---- Source data

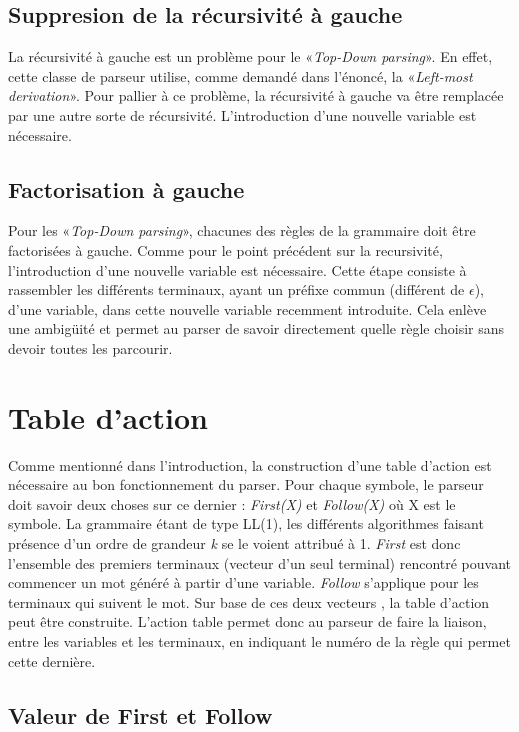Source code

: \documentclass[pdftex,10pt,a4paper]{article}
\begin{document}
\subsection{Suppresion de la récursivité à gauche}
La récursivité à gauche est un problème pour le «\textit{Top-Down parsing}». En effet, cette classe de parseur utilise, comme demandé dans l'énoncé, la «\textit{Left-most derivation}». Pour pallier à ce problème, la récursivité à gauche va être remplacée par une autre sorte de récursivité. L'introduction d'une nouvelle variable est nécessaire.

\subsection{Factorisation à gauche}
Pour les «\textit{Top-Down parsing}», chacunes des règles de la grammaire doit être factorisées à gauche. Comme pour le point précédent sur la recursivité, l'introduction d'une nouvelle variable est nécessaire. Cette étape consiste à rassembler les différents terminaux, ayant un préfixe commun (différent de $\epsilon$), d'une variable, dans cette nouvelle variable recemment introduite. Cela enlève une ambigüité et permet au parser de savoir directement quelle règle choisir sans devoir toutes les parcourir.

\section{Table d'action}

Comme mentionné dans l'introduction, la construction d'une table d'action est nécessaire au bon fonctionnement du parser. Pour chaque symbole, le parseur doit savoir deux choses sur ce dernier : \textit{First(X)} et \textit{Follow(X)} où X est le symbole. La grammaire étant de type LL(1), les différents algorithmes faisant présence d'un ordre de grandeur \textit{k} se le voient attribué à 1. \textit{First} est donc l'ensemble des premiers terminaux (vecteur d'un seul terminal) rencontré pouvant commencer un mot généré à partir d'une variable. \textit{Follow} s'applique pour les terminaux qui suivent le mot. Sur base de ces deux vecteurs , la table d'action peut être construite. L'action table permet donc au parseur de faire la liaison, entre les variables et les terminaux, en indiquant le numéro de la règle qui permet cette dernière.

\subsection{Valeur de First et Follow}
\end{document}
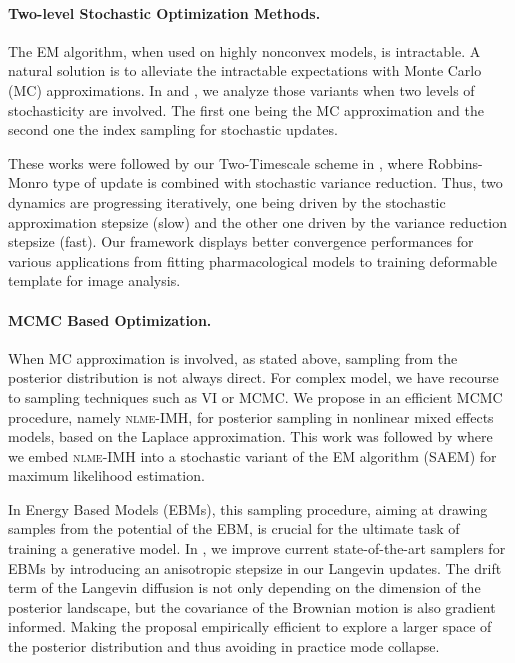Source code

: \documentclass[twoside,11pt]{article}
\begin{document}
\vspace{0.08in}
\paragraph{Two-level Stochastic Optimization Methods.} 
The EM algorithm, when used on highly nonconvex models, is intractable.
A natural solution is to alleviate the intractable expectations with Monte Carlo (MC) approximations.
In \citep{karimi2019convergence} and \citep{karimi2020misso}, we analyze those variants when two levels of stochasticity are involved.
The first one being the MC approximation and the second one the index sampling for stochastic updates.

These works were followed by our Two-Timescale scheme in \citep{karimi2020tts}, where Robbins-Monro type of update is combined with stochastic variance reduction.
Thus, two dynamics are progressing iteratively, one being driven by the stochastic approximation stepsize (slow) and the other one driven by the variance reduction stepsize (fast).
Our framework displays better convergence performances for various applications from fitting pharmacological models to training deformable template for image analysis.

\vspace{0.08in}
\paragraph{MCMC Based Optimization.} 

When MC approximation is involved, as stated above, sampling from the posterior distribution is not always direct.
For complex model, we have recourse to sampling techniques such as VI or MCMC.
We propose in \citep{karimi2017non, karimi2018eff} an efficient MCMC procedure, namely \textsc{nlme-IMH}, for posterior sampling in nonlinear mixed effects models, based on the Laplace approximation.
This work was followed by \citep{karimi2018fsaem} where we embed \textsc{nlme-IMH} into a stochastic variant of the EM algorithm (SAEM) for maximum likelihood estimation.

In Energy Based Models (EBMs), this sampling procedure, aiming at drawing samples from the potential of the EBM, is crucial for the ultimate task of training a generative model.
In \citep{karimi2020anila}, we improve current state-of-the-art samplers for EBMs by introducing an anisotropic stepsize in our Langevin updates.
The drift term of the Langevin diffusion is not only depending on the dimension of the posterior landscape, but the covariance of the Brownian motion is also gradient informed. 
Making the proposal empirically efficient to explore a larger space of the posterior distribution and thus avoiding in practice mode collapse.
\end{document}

--------
---- Source data

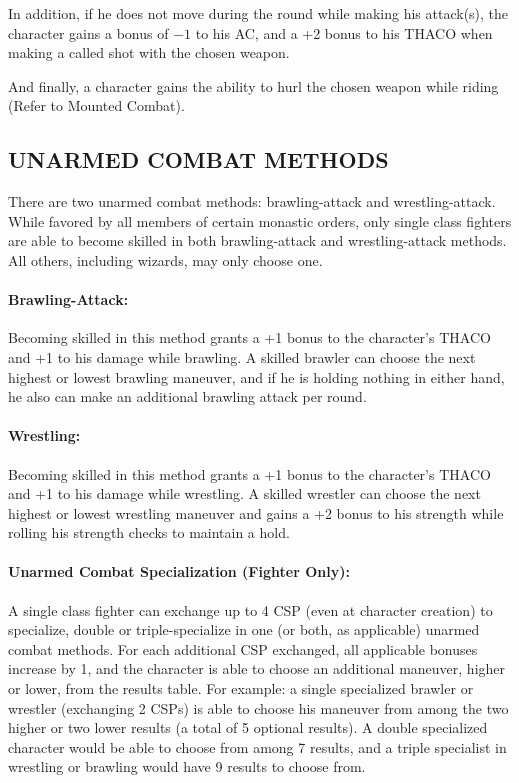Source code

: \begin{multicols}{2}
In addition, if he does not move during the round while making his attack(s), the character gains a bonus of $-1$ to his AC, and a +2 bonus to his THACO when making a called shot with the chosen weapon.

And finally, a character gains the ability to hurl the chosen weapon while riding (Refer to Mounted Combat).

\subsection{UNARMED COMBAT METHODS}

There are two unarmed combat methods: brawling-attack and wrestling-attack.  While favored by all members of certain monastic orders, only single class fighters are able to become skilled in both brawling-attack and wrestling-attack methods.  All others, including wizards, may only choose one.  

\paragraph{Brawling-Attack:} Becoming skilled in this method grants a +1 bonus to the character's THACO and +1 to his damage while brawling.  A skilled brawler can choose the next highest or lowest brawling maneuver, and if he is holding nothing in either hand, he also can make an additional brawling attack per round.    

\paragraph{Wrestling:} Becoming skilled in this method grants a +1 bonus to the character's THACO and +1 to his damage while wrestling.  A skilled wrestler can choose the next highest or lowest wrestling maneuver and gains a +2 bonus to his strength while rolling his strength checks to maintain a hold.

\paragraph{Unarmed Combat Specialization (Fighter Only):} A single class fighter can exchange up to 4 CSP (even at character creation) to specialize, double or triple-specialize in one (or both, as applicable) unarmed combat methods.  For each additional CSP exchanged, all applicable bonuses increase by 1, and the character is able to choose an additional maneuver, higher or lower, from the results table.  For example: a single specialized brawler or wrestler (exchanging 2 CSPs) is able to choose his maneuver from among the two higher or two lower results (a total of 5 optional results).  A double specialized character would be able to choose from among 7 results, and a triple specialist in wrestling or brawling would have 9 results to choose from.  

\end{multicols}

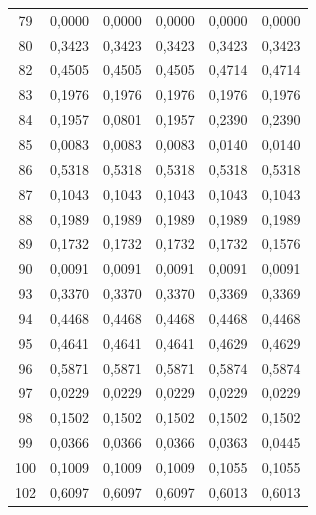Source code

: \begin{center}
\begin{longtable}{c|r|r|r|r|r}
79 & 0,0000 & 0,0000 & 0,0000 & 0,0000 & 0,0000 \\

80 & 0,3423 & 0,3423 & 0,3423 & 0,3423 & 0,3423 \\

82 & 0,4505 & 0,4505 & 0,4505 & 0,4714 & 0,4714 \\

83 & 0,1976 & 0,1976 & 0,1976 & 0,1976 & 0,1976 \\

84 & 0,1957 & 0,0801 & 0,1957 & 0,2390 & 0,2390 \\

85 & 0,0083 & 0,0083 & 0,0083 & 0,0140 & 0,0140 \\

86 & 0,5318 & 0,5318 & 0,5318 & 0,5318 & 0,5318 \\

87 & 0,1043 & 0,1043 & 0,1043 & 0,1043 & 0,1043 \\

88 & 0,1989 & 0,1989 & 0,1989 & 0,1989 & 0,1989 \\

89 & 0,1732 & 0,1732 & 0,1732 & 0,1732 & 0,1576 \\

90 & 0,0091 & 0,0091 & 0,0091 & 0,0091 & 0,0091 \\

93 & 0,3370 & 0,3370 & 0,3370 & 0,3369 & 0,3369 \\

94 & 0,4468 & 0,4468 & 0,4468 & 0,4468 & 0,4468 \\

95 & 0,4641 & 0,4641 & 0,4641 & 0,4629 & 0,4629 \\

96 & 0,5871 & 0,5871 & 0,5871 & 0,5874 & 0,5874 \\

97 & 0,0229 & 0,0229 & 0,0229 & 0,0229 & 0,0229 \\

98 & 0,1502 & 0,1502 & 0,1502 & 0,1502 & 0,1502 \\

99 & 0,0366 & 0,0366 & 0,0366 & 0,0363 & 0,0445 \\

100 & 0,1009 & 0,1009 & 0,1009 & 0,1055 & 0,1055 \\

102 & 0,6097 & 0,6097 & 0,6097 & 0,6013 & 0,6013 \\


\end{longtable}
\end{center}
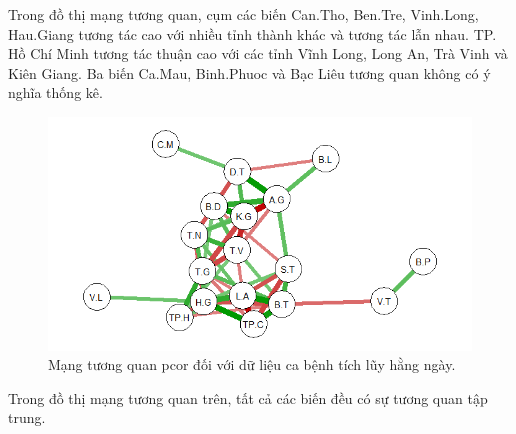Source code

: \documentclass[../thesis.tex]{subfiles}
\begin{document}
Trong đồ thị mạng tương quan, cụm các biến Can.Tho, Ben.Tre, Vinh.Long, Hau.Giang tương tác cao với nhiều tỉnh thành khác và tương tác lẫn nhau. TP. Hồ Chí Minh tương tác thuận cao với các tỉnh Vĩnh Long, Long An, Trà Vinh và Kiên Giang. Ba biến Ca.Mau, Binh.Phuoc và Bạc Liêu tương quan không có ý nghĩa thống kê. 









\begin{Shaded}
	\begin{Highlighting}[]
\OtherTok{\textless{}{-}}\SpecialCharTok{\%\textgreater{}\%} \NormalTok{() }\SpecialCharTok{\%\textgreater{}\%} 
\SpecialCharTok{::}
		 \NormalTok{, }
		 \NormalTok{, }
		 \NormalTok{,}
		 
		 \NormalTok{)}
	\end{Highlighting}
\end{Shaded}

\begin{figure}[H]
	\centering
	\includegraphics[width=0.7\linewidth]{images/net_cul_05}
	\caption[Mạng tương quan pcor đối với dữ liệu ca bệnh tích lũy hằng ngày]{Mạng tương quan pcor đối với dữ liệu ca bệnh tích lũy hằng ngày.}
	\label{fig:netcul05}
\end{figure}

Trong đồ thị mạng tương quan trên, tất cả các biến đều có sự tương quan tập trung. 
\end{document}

--------
---- Source data

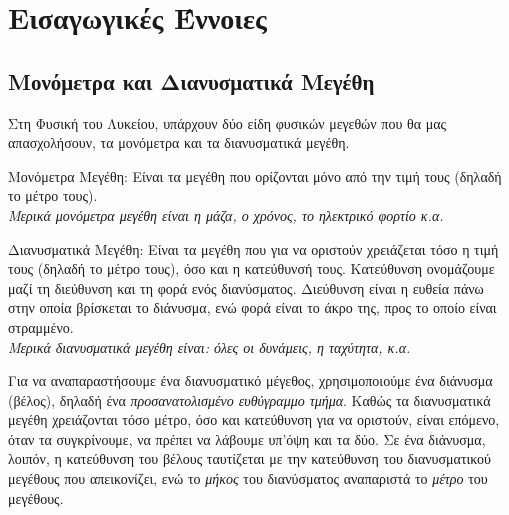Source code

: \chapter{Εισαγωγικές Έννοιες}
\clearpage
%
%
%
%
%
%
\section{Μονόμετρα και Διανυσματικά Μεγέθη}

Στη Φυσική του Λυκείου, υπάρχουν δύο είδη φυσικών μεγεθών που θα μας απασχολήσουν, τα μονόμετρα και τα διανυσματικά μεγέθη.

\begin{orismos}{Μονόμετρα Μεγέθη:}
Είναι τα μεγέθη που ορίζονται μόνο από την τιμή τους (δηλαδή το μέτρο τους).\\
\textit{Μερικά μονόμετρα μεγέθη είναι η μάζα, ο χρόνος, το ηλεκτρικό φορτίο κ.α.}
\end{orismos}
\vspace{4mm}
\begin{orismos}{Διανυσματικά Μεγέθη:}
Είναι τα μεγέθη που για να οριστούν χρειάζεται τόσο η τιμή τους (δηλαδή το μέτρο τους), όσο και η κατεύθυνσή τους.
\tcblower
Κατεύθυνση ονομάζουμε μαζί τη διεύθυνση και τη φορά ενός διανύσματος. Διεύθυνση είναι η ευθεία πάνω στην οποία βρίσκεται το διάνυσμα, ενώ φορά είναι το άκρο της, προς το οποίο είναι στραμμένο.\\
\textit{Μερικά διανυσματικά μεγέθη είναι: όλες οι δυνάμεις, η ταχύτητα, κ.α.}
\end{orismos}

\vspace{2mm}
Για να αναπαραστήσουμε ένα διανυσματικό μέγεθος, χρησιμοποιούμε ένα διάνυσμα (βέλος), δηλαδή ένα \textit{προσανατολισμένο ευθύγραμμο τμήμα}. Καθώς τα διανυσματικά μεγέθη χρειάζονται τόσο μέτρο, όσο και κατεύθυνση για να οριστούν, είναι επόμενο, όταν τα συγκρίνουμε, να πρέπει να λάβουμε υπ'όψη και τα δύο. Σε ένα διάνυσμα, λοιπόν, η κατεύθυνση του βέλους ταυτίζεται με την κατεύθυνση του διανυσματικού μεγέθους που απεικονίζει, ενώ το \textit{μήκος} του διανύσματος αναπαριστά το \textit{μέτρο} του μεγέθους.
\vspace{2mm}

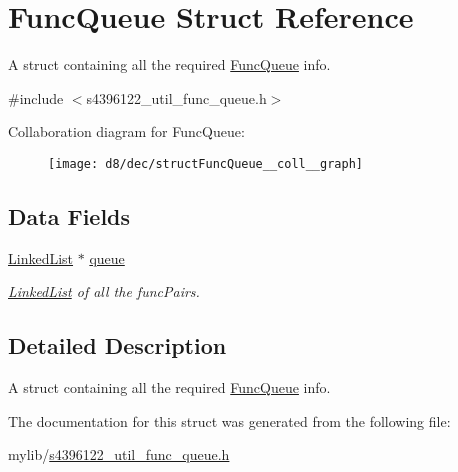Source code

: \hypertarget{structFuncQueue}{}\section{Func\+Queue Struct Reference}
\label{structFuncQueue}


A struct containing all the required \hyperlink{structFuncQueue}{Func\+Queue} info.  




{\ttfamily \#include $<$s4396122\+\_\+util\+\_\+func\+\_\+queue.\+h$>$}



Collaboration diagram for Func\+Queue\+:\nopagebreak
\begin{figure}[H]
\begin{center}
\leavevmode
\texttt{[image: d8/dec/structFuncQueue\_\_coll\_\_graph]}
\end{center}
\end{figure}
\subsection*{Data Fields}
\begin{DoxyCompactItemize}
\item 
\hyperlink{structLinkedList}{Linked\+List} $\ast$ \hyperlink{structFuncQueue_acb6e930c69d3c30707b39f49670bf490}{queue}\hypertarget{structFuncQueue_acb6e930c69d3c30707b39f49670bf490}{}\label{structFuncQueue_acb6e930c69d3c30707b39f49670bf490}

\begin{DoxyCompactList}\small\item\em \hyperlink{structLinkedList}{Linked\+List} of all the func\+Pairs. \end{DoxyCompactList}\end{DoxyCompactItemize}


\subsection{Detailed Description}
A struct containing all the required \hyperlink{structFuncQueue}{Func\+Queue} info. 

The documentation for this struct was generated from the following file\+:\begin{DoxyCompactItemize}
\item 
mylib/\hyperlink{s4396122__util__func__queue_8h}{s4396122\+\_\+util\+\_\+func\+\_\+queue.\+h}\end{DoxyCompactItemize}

--------

-- What you have to do --
Please reproduce exactly the lines in the listing above from the one containing "A natural solution" through the one containing "These works were", both included, and nothing more.

-- Response below --
A natural solution is to alleviate the intractable expectations with Monte Carlo (MC) approximations.
In \citep{karimi2019convergence} and \citep{karimi2020misso}, we analyze those variants when two levels of stochasticity are involved.
The first one being the MC approximation and the second one the index sampling for stochastic updates.

These works were followed by our Two-Timescale scheme in \citep{karimi2020tts}, where Robbins-Monro type of update is combined with stochastic variance reduction.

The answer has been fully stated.